The store enforces path isolation — owner IDs with .. or absolute path characters raise ValueError. Use store.list_topics(session, source_id=...), store.get_topic(...), and store.write_topic(...) from application code to read and seed memory without running the agent.


NeedClass / function
Build an agentAgent(client=, instructions=, tools=, context_providers=, middleware=)
One-shot vs threadedagent.run(prompt) vs agent.run(prompt, session=session)
Stream tokensagent.run(prompt, stream=True) returns ResponseStream
Tool from a function@tool from agent_framework
Sub-agent as toolagent.as_tool(propagate_session=True)
Expose agent over MCPagent.as_mcp_server(server_name=..., version=...)
Persistent sessionsFileHistoryProvider(storage_path=...)
Encrypted sessionsFileHistoryProvider(dumps=..., loads=...)
MCP local subprocessMCPStdioTool(name=, command=, args=)

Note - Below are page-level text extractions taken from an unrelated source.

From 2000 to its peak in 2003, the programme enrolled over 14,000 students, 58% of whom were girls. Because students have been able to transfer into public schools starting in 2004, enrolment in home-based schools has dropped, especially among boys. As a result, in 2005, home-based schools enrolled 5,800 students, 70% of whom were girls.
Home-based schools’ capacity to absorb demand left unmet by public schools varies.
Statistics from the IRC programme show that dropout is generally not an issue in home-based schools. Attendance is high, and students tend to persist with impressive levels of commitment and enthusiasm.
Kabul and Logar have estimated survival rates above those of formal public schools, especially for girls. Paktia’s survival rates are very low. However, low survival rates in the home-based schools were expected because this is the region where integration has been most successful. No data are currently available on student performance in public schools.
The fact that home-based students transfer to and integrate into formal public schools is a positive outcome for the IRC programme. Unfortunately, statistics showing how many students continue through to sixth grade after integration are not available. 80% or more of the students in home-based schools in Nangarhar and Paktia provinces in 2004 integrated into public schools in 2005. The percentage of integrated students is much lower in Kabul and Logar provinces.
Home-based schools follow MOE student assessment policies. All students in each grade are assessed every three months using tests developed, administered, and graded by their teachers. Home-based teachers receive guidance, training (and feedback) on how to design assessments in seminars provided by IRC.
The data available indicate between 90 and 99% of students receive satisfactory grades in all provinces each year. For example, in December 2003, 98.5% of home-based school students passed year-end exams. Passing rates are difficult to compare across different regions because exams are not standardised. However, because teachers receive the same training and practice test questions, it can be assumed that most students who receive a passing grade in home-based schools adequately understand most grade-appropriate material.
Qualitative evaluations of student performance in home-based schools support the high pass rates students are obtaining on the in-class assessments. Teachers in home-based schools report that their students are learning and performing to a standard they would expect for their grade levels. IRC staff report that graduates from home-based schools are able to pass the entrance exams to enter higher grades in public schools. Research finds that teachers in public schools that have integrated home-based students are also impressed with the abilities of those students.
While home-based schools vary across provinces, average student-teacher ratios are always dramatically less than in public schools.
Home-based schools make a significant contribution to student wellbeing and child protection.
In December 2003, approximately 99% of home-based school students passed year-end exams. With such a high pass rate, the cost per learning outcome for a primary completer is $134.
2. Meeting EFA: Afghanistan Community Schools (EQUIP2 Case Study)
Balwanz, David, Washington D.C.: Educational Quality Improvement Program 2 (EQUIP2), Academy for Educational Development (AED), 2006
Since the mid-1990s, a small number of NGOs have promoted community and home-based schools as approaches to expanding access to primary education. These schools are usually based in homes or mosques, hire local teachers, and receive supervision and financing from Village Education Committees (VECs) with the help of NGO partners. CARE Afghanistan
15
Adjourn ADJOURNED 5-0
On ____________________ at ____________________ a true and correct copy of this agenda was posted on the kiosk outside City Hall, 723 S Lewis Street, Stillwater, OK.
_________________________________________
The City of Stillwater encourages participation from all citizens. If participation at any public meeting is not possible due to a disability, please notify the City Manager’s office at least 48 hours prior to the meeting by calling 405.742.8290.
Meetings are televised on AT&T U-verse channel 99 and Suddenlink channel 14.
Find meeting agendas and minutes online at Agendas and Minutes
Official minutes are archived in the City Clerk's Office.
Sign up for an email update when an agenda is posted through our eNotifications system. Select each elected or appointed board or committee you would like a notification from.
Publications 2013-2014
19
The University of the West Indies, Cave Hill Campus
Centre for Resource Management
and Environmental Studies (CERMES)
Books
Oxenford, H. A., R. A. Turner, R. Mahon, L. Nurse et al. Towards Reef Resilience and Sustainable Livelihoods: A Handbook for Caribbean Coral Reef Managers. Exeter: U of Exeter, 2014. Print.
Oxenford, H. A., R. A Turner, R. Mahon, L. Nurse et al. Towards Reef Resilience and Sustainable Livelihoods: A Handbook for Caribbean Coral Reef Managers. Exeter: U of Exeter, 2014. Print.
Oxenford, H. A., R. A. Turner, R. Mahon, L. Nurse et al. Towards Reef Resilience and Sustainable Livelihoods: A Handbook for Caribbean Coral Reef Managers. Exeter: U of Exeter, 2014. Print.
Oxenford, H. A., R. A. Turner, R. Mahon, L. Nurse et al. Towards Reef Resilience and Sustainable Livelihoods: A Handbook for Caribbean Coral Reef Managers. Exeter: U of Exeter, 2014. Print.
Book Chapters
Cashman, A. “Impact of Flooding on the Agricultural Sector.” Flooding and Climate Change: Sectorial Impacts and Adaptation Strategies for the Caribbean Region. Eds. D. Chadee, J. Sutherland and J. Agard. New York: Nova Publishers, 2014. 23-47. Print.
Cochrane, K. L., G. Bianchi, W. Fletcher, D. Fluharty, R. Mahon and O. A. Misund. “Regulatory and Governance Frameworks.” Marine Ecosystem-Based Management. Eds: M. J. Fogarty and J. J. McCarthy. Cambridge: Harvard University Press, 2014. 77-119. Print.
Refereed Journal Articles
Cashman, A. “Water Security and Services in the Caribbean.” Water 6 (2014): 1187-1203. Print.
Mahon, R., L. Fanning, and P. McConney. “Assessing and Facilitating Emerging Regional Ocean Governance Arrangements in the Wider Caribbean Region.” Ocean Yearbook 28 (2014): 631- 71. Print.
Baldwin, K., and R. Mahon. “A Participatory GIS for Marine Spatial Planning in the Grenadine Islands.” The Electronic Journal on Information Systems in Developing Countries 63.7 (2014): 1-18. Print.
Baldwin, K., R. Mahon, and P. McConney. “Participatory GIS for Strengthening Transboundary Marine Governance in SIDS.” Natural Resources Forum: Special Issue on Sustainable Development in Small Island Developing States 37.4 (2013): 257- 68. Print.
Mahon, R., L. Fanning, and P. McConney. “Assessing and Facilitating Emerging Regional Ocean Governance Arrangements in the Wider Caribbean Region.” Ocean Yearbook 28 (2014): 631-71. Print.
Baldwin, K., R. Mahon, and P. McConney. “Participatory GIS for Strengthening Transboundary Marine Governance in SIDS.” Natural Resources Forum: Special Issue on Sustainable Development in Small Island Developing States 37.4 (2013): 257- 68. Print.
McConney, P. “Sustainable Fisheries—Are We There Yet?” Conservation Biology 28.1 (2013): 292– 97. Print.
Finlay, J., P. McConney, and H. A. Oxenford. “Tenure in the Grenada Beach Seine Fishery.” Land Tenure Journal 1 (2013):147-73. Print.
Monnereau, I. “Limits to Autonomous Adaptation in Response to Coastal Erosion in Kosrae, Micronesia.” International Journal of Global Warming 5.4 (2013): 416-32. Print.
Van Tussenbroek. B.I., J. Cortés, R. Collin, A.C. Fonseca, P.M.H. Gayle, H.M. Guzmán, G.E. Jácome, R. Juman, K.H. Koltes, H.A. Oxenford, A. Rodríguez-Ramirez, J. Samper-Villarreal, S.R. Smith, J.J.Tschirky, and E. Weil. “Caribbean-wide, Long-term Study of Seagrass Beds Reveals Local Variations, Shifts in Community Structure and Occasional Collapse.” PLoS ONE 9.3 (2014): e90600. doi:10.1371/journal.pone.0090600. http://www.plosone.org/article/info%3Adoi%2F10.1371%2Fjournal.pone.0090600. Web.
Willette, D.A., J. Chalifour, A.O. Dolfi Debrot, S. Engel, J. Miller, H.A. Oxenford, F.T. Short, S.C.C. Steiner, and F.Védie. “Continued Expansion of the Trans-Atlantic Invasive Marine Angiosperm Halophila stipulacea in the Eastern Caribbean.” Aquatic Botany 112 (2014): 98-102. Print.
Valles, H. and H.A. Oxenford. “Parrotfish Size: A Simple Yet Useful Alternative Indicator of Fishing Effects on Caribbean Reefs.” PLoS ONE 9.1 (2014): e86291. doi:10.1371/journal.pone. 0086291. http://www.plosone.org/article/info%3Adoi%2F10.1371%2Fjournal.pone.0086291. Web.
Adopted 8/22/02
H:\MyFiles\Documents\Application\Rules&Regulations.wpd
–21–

MCP remote HTTPMCPStreamableHTTPTool(name=, url=, header_provider=)
Per-tool approvalapproval_mode="always_require" or per-tool dict ({"always_require_approval": [...], "never_require_approval": [...]})
Tool retriesFunctionMiddleware subclass, await call_next() in a loop
Run-level guardsAgentMiddleware subclass, raise MiddlewareTermination(result=...)
Workflow checkpointsFileCheckpointStorage(storage_path=...) + WorkflowBuilder(checkpoint_storage=)
SkillsSkillsProvider(my_skill) or SkillsProvider([skill_a, skill_b]) — takes a positional source (single Skill, list of Skill, or a SkillsSource)
Eval gatesLocalEvaluator(*checks) + evaluate_agent(...)
Agent todo list (exp.)TodoProvider(store=TodoFileStore(...))
Cross-session memory (exp.)MemoryContextProvider(store=MemoryFileStore(..., owner_state_key=...))
Compact context via providerCompactionProvider(before_strategy=..., after_strategy=..., history_source_id=...)
Drop old tool-call groupsSelectiveToolCallCompactionStrategy(keep_last_tool_call_groups=N)
Summarise old tool resultsToolResultCompactionStrategy(keep_last_tool_call_groups=N)
Token-budget compositionTokenBudgetComposedStrategy(token_budget=N, tokenizer=..., strategies=[...])
Plan / execute modes (exp.)AgentModeProvider(mode_descriptions={...})
Prompt injection defense (exp.)SecureAgentConfig(...) from agent_framework.security
Function-based workflow nodes@executor / FunctionExecutor(func, id=)
Visualise a workflowWorkflowViz(workflow).to_mermaid() / .to_digraph() / .export(format="svg")
In-memory skill sourceInMemorySkillsSource([skill_a, skill_b])
Custom composable skill sourceSubclass DelegatingSkillsSource(inner_source)
WebSocket MCP serverMCPWebsocketTool(name=, url="wss://...", request_timeout=)
Intercept agent.run()Subclass AgentMiddleware, override async process(context, call_next)
Intercept LLM callsSubclass ChatMiddleware, override async process(context, call_next)
Intercept tool callsSubclass FunctionMiddleware, override async process(context, call_next)
Early-exit from middlewareraise MiddlewareTermination(result=AgentResponse(...))

For deep dives see the framework’s other Python guides: tools, sessions, middleware, MCP, skills, evaluation, checkpointing, and orchestration.